In preparation for the availability of biosimilars, it’s important to explain the distinction to patients. Dr. Kim says.,“I think these concepts or the term biosimilar’need to be recognized. They are similar to the branded drug, but not necessarily the same thing.”
She adds, “The other lesson there—and that we could potentially expect in the U.S.—is potentially to have some impact on the use of other biologic drugs, and maybe there’s an indirect effect on the overall use of biologic drugs in the U.S. It may not be true at the end, but that’s what I’m thinking.”
Yet another factor that may have affected Dr. Kim’s study is that “physicians are not likely to switch [a patient] from the branded to a biosimilar drug if the patient is doing well on the branded.” So, she adds, “it is likely that you will see the use of the biosimilar in patients who are newly starting infliximab, but the proportion of these people may be quite small.”

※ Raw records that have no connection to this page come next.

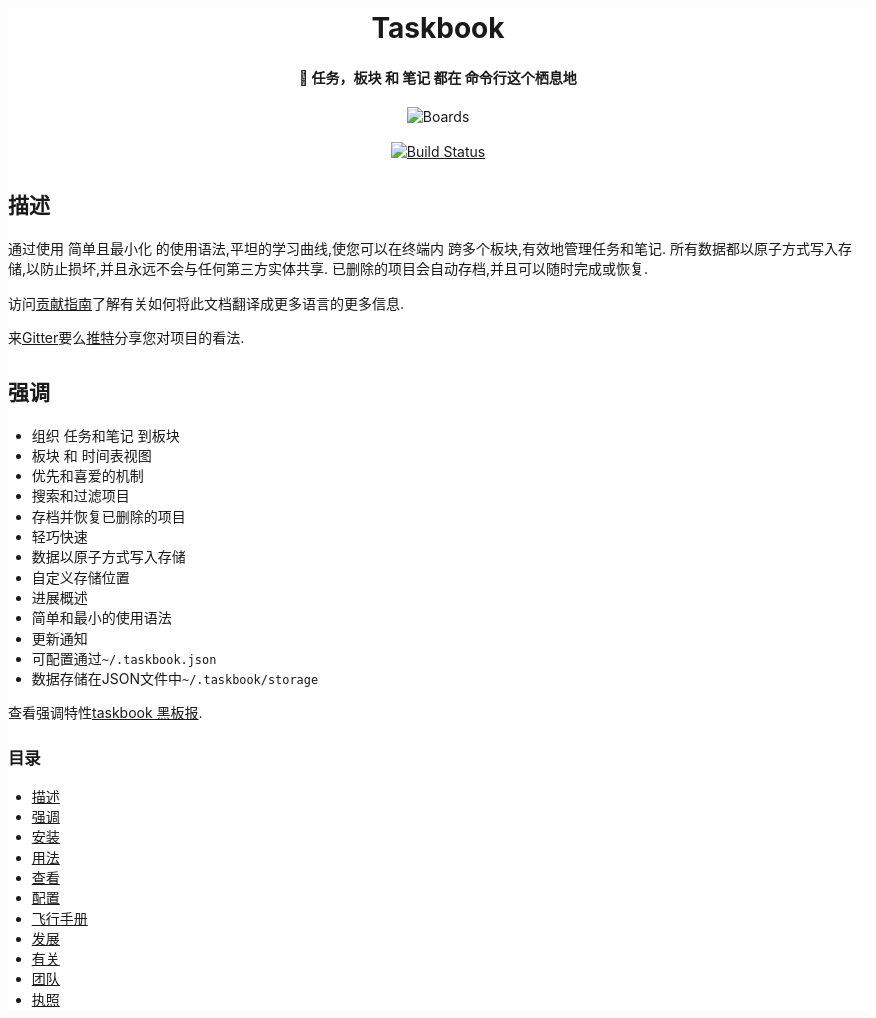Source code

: 
<h1 align="center">
  Taskbook
</h1>

<h4 align="center">
  📓 任务，板块 和 笔记 都在 命令行这个栖息地
</h4>

<div align="center">
  <img alt="Boards" width="60%" src="media/header-boards.png"/>
</div>

<p align="center">
  <a href="https://travis-ci.com/klauscfhq/taskbook">
    <img alt="Build Status" src="https://travis-ci.com/klauscfhq/taskbook.svg?branch=master">
  </a>
</p>

## 描述

通过使用 简单且最小化 的使用语法,平坦的学习曲线,使您可以在终端内 跨多个板块,有效地管理任务和笔记. 所有数据都以原子方式写入存储,以防止损坏,并且永远不会与任何第三方实体共享. 已删除的项目会自动存档,并且可以随时完成或恢复. 

访问[贡献指南](https://github.com/klauscfhq/taskbook/blob/master/contributing.md#translating-documentation)了解有关如何将此文档翻译成更多语言的更多信息. 

来[Gitter](https://gitter.im/klauscfhq/taskbook)要么[推特](https://twitter.com/klauscfhq)分享您对项目的看法. 

## 强调

-   组织 任务和笔记 到板块
-   板块 和 时间表视图
-   优先和喜爱的机制
-   搜索和过滤项目
-   存档并恢复已删除的项目
-   轻巧快速
-   数据以原子方式写入存储
-   自定义存储位置
-   进展概述
-   简单和最小的使用语法
-   更新通知
-   可配置通过`~/.taskbook.json`
-   数据存储在JSON文件中`~/.taskbook/storage`

查看强调特性[taskbook 黑板报](https://raw.githubusercontent.com/klauscfhq/taskbook/master/media/highlights.png). 

### 目录





- [描述](#%E6%8F%8F%E8%BF%B0)
- [强调](#%E5%BC%BA%E8%B0%83)
- [安装](#%E5%AE%89%E8%A3%85)
- [用法](#%E7%94%A8%E6%B3%95)
- [查看](#%E6%9F%A5%E7%9C%8B)
- [配置](#%E9%85%8D%E7%BD%AE)
- [飞行手册](#%E9%A3%9E%E8%A1%8C%E6%89%8B%E5%86%8C)
- [发展](#%E5%8F%91%E5%B1%95)
- [有关](#%E6%9C%89%E5%85%B3)
- [团队](#%E5%9B%A2%E9%98%9F)
- [执照](#%E6%89%A7%E7%85%A7)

The introduction of additional biosimilars to market, and even multiple versions of biosimilar infliximab, for example, will inherently make things more complicated. For one thing, “safety or effectiveness related to two-way switching is unknown,” Dr. Kim says. Further, it would be ideal if biosimilar drugs [even for the same reference drug] are recorded in medical records and by third-party payers (e.g., Healthcare Common Procedure Coding System “J” codes) specific to each version of the drugs, but that will become increasingly complicated as more alternatives are introduced to a single reference drug. And then, “later on, we also need to worry about switching from branded to biosimilar #1 or to biosimilar #2, or between #1 and #2, so it will get more and more complicated in potentially unexpected ways,” Dr. Kim says.